# Help with King's College Cambridge recordings of the Messiah from the 1990s



## steph01 (Dec 21, 2016)

Could someone help me with 1990's recordings of the Messiah by the Choir of King's College, Cambridge and the Brandenburg Consort? I'd like to know how mnay different versions exist.

There is a DVD of a live performance in Pieterskerk, Leiden. On the back of the DVD it says recorded live in 1994. I presume this is the version on YouTube: 













This Brilliant CD is apparently the audio taken directly from this 1994 performance in Pieterskerk. It says recorded live in 1994 at Pieterskerk.









I have just purchased this following CD which supposedly is identical to the Brilliant CD above. It says recorded live 1994 at Pieterskerk. To me it sounds identical to the version on YouTube. However it has a picture on the back which appears to show the choir with some members of the Brandenburg Consort. This is not taken from the above DVD, as some of the individuals are different (e.g. 2 blond oboists) and the choir are standing in three rows instead of two. The candles are also in a different position in the background. This photo was therefore presumably taken of the Choir and Orchestra on a different occasion and perhaps in a different place, implying that there is more than one performance that was recorded and/or filmed:









We then have this CD + DVD combo "recorded in Pieterskerk in 1993". Perhaps the photo from my recording above was taken from this performance?

___

- REQUIRED ACTIONS:
**a.** Please explain why, in the Messiah recordings thread, the poster concludes that the photo on the back of the newly purchased CD was taken on a different occasion from the DVD performance.
**b.** Pick up the Messiah recordings thread after its last sentence and write the next few sentences.

- SOURCE MATERIAL:
___

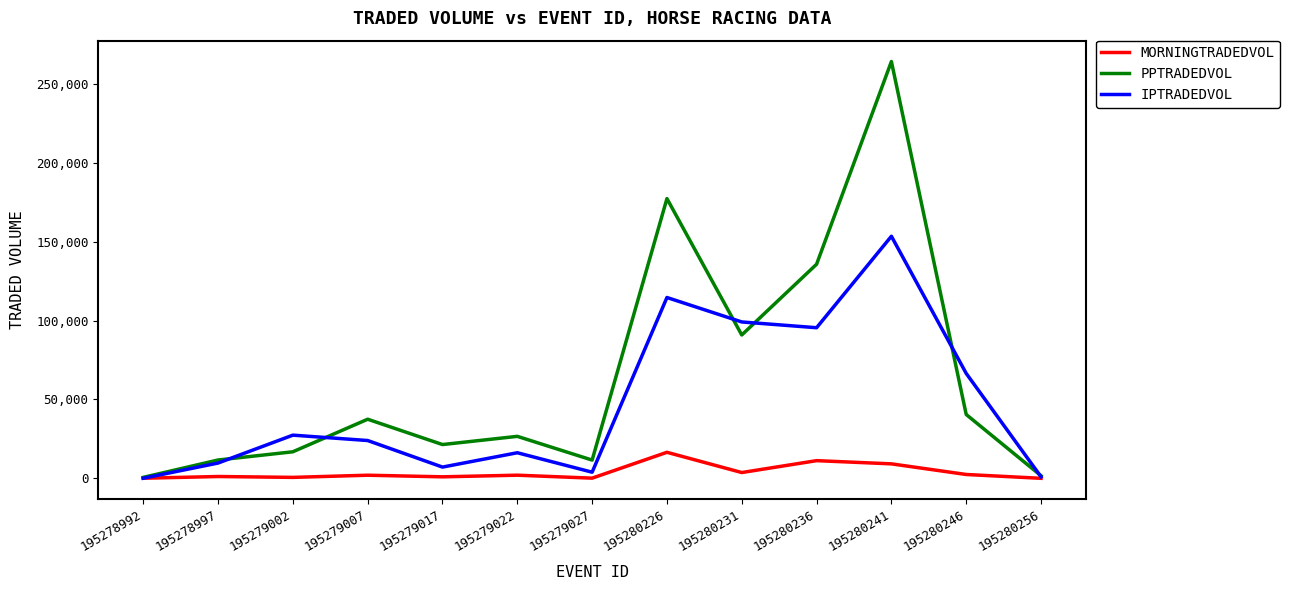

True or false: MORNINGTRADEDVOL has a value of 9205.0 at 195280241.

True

___

- REPLIES:
**a.** The photo doesn't match the DVD. Some of the individuals are different, such as two blond oboists, the choir stands in three rows instead of two, and the candles in the background are in a different position. The poster therefore assumes the photo shows the choir and orchestra at another performance, possibly in another place.

**b.**
Finally according to a reviewer on Amazon the following was recorded in 1994 at King's College Chapel









So it seems we have several different recordings of King's and the Brandenburg Consort from the 1990s:

DVD of 1994 live performance at Pieterskerk (on YouTube)
CD with 1994 live audio taken from above DVD

DVD of 1993 live performance at Pieterskerk (not on YouTube)
CD of 1993 recording at Pieterskirk (separate from DVD audio, i.e. not live?)

CD of 1994 recording at King's College Chapel?

Can anyone shed any light on the above?


----------



## Pugg (Aug 8, 2014)

> Can anyone shed any light on the above?


I know people talked about the same story in this thread, hopes it helps.

Handel Messiah


----------



## Guest (Dec 6, 2017)

steph01 said:


> Could someone help me with 1990's recordings of the Messiah by the Choir of King's College, Cambridge and the Brandenburg Consort? I'd like to know how mnay different versions exist.
> 
> There is a DVD of a live performance in Pieterskerk, Leiden. On the back of the DVD it says recorded live in 1994. I presume this is the version on YouTube:
> 
> ...


I have the Argo recording wich is in my opinion the most favorable,the EMI is good but the recording is not ideal.
In fact you have to hear the Argo recording a few times to appreciate it as it deserves.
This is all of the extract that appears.